Capital Ironies is a unique and intriguing look at Washington, DC. David captures the beautiful, the ugly, and, of course, the irony of life in our nation’s capital.   It is a timeless and careful interpretation and appreciation of how place shapes us.” 

–Julene Waffle, author of So I Will Remember

“For anyone who loves poetry and essays, for anyone who cares about Washington, DC, David Bachner’s Capital Ironies is a beautiful tour of the many sides and times of this city.” 

–Lynne Kemen, author of More Than a Handful

“Life, David Bachner knows, is maps, topographic, political, physical, climate, socioeconomic.  Capital Ironies honestly maps, with soft gaze and quiet dignity, a man's life.  In the first of his poet's walks, David shows us Washington, DC.  By bridging, with precise and elegant prose, the city's histories and fables and foibles with his own, he shows us the way forward on solid ground.” 

–Vicki Whicker, author of Caught Before Flight

Other Recent Poetry Publications

“First Love: A Villanelle,” WWPH Writes (Washington Writers’ Publishing House, publication scheduled for July 23, 2023).

“Four Haiku,” Sequestrum (November 16, 2021, https://www.sequestrum.org/four-haiku-by-david-bachner).

“Joan Miro-Painting, 1953,” The Ekphrastic Review (January 29, 2022).

“Belated Thanks to Lawrence Ferlinghetti,” Silver Birch Press (May, 2021).

“Pawleys Island,” Poetry and Places (February 8, 2021).

“Cold Cabin,” Poetry and Places (December 29, 2020).

“The water is calm, the waves blown into low white crests by slight westerly winds.

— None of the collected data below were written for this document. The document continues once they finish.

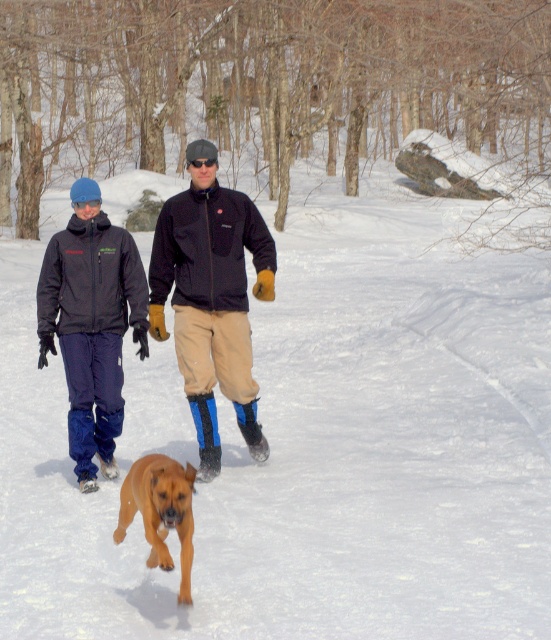
Question: Which point is closer to the camera taking this photo?

Choices:
 (A) (197, 429)
 (B) (153, 522)

Answer: (B)

Question: Does matte black jacket at left have a larger size compared to golden brown fur at center?

Choices:
 (A) yes
 (B) no

Answer: (A)

Question: Can you confirm if khaki pants at center is smaller than golden brown fur at center?

Choices:
 (A) yes
 (B) no

Answer: (B)

Question: Which of these objects is positioned farthest from the golden brown fur at center?

Choices:
 (A) khaki pants at center
 (B) matte black jacket at left

Answer: (B)

Question: Which point is closer to the camera?

Choices:
 (A) khaki pants at center
 (B) matte black jacket at left

Answer: (A)

Question: Is khaki pants at center further to the viewer compared to matte black jacket at left?

Choices:
 (A) yes
 (B) no

Answer: (B)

The sand is clean and clear of seaweed. Pieces of driftwood seem arranged by a painter. Pelicans skim the Atlantic’s surface. The humps of dolphins are visible a hundred yards offshore. Perfect.”

– Excerpt from “Pawley’s Island

PHOTO: Pawleys Island, South Carolina. Photo by Scott Davis, used by permission. 

Collaborative Work

Seeing Things: An Anthology of Poetry

“Hurricane Time,” “Cross Harp,” Cemetery Stones,” “Sheets”. Seeing Things: An Anthology of Poetry. (Oneonta, NY: Woodland Arts Editions, 2020).

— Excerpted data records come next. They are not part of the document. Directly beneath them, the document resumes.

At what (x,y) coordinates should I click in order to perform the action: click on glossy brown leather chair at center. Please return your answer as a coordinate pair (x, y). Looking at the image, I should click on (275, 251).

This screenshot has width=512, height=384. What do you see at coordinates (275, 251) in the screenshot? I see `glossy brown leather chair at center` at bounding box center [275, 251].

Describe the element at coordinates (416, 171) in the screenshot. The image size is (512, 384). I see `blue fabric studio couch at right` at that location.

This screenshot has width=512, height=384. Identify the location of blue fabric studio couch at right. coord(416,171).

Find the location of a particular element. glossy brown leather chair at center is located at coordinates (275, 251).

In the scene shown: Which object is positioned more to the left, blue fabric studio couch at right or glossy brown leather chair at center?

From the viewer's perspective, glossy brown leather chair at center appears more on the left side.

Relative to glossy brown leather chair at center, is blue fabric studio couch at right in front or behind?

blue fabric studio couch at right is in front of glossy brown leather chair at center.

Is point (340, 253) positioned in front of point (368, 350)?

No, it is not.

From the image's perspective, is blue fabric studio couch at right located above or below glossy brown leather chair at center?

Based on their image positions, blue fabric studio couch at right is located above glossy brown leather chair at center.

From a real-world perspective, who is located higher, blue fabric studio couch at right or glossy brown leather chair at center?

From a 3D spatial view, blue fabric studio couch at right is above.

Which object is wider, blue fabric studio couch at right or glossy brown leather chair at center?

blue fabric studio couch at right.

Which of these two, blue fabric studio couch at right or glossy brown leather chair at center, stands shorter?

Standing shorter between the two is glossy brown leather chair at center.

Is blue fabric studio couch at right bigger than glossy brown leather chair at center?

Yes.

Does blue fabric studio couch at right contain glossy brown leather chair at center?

The volume includes poems by both well known and newly published authors David Bachner, Robert Bensen, Rana Bitar, Diane Bliss, Jesse Hilson, Liz Huntington, Lynne Kemen, Annie Kuhn, Karen Miritello, Cicada Musselman, M. W. Piercy, Bertha Rogers, Liz Rosenberg, Pam Strother, Julie Suarez, Lexington Swartwood, Mary van Valkenburg, Julene Waffle, Vicki Whicker, Teresa Winchester, and Lisa Wujnovich.

The 135-page book features rural photographs by Vicki Whicker as well as voices as diverse as the many Upstate communities that the poets come from: Franklin, Walton, Schenevus, Delhi, Binghamton, Niskayuna, Middletown, Bovina Center, Hobart, Laurens, Burlington Flats, Otego, Hancock, Laurens and Oneonta.

The Seeing Things poetry workshop met at Bright Hill Press & Literary Center in Treadwell from March 2019 until the pandemic forced the group online, where it meets weekly. The Seeing Things anthology is edited by Robert Bensen, with type design by David Hayes, and is published by Woodland Arts Editions, Oneonta.